CA: High-Speed Rail wants to capture taxes around stations, a big part of downtown Fresno
Citing the need to deliver high-speed rail more efficiently, the state agency in charge of the California project is seeking control over land-use and tax revenues within a half-mile of its future stations — a radius that in Fresno would include the entire core of downtown and Chinatown.
The details of the idea have not been fleshed out, but the California High-Speed Rail Authority says it wants to capture the increase in property and sales tax revenues generated in an area by the arrival of a station. That would mean city and county budgets do not capture those extra property and sales tax dollars, which typically pay for police, fire and other essential public services.
The rail authority says it needs these powers to ensure the necessary infrastructure — including streets, utilities and grade separations — are in place when its stations open. Otherwise, its investment could be put at risk, the agency says.
The idea is already running into scrutiny from local politicians and experts who advocate for local government.
“As much as I have been supportive of high-speed rail in the past, any attempt to take revenue from the City of Fresno and transfer it to HSR will be strongly opposed,” Fresno Mayor Jerry Dyer said in a statement to The Fresno Bee.
Ben Triffo, revenue and tax legislative advocate for the League of California Cities, says the idea “seeks to unconstitutionally divert sales and property tax away from cities” to pay for things the rail authority should be paying for itself.
The high-speed rail project has grown controversial since California voters in 2008 approved $9.95 billion in bonds for a train that would connect the state’s major metro areas at a total cost of about $45 billion. Today, after years of delays and cost increases, the focus is first on completing a 171-mile Merced-to- Bakersfield segment that the rail authority estimates will cost at least $36.75 billion alone.
The rail authority last year started pitching ideas — including control over land-use and the ability to capture local tax revenue — that it says will help quicken construction and avoid unexpected cost increases as it seeks to accomplish the original vision of a Los Angeles-to- San Francisco train. It will need the state Legislature’s support for these ideas, which rail authority CEO Ian Choudri has listed in his monthly public reports.
“The program has never been fully funded, and it is our responsibility to seek funding opportunities to deliver the project as soon as possible,” the agency said in a statement to The Bee.
CA High-Speed Rail says stations areas have great need, financing district necessary
The rail authority says it would work with cities and counties to establish enhanced infrastructure financing districts, or EIFDs, or something similar. Local governments, including the city of Fresno and adjacent Madera County, have used these special districts to raise money for necessary infrastructure projects by pooling a percentage of the additional property tax revenues, known as tax increments, as land values rise.
Madera County, for example, has two special districts that capture 25% of the annual increase in county property tax revenue that is generated by development within the Riverstone and Tesoro Viejo communities. Those districts have raised millions of dollars to help pay for improvements on Highway 41.

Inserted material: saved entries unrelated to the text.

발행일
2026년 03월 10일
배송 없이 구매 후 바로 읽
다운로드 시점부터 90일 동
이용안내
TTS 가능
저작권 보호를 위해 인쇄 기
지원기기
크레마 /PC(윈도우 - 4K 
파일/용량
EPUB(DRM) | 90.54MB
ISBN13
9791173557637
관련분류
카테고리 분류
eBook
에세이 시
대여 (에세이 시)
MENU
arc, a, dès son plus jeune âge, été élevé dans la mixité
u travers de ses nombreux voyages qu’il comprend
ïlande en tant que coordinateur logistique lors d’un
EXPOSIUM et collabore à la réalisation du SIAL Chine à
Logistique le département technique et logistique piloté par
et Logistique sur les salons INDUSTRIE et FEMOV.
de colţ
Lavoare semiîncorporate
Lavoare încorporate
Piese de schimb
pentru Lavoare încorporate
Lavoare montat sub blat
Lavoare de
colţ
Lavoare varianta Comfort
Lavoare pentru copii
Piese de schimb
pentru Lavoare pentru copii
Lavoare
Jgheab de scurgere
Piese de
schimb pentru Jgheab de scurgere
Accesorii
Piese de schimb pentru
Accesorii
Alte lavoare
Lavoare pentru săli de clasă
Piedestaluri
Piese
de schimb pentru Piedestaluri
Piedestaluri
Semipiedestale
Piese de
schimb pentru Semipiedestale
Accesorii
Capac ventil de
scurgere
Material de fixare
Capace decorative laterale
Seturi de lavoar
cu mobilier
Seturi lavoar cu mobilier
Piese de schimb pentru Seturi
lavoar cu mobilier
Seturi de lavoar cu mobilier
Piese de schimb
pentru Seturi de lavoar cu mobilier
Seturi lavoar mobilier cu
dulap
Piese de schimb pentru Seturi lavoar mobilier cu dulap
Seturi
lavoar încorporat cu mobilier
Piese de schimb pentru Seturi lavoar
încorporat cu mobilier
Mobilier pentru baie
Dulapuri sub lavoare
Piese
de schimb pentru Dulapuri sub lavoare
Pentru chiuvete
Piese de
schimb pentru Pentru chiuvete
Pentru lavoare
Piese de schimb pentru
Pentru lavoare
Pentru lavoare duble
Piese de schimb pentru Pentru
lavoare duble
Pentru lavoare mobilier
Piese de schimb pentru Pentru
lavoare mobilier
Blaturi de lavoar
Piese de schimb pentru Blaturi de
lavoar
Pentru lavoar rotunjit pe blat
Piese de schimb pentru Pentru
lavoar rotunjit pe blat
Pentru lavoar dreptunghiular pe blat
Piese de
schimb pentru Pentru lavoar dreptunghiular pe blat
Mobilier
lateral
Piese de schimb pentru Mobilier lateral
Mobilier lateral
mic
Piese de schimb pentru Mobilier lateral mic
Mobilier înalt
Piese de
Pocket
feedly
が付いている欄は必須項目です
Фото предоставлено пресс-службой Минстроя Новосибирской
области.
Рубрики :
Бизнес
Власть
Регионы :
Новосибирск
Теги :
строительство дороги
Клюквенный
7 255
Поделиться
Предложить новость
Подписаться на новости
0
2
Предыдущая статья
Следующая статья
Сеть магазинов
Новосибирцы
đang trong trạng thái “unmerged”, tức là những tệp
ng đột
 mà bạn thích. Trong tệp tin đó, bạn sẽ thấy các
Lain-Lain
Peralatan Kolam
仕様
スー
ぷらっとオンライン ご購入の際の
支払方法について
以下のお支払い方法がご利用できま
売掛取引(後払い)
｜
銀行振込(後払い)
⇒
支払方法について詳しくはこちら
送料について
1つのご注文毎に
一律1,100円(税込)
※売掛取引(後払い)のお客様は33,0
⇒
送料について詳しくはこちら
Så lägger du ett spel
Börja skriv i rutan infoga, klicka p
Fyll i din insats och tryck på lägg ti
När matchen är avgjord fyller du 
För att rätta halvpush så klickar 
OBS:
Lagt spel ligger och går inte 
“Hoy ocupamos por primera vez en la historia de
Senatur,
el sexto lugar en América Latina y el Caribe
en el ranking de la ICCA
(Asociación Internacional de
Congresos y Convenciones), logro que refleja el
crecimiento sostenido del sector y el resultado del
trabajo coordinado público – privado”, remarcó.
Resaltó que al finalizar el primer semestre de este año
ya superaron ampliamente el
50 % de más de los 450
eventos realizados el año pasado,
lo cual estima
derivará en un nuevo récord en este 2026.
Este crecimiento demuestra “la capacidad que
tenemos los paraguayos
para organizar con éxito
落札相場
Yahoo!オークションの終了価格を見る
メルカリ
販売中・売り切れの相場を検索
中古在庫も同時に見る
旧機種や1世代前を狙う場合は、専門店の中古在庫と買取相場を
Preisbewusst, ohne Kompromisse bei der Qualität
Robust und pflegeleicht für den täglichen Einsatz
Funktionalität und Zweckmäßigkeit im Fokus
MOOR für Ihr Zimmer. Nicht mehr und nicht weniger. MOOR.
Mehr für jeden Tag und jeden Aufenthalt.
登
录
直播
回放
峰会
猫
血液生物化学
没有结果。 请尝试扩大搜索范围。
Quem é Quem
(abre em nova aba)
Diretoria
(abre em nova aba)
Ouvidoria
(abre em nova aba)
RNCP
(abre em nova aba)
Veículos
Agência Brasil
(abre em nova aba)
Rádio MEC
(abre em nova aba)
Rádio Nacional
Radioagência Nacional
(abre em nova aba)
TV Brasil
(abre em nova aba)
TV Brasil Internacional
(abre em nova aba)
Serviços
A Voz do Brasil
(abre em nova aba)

It’s not yet clear how much of the sales and property tax increments the rail authority wants to capture, and the agency says cities would still control “land-use vision, housing goals and affordability standards.” But the agency says it needs to make sure streets, utilities, grade separations, bike and pedestrian access and transit connections are in place early.
The agency says station areas underperform when infrastructure is delivered in fragments. This proposal would reduce that risk, so “stations open as complete, connected places — not isolated facilities waiting for improvements,” the agency says.
According to an August report from its CEO, the rail authority also wants “certain regulatory powers, including zoning and land-use permitting controls,” over land within a half-mile of its stations, in addition to land it owns.
“What this concept provides are limited, defined tools — in very specific geographies — to coordinate infrastructure and development around land the Authority owns and within a half-mile of stations, where the success of the rail system and the community are inseparable,” the agency says.
In Fresno, a half-mile radius from the site of the planned high-speed rail station includes Chukchansi Park, Chinatown, the Brewery District and the Fulton Street corridor.
Would proposal negatively impact cities planned for high-speed rail station?
Triffo, of the League of California Cities, says there is no precedent for a state agency capturing local tax increments to finance public transportation projects in California.
Though the rail authority says it does not intend to override local general plans and divert local revenues, Triffo says the agency’s idea would divert away critical tax dollars “without voter approval.”
Triffo says cities planned for stations are aware of the economic benefits high-speed rail could create and share an interest in developing successful station areas. He added that those cities have the tools “needed to make the development of station areas a reality without state intervention.”
“They (the cities) are not supportive of the State backfilling the high-speed rail project’s budgetary challenges with dollars that hurt local budgets and deprive our residents of essential services,” he said.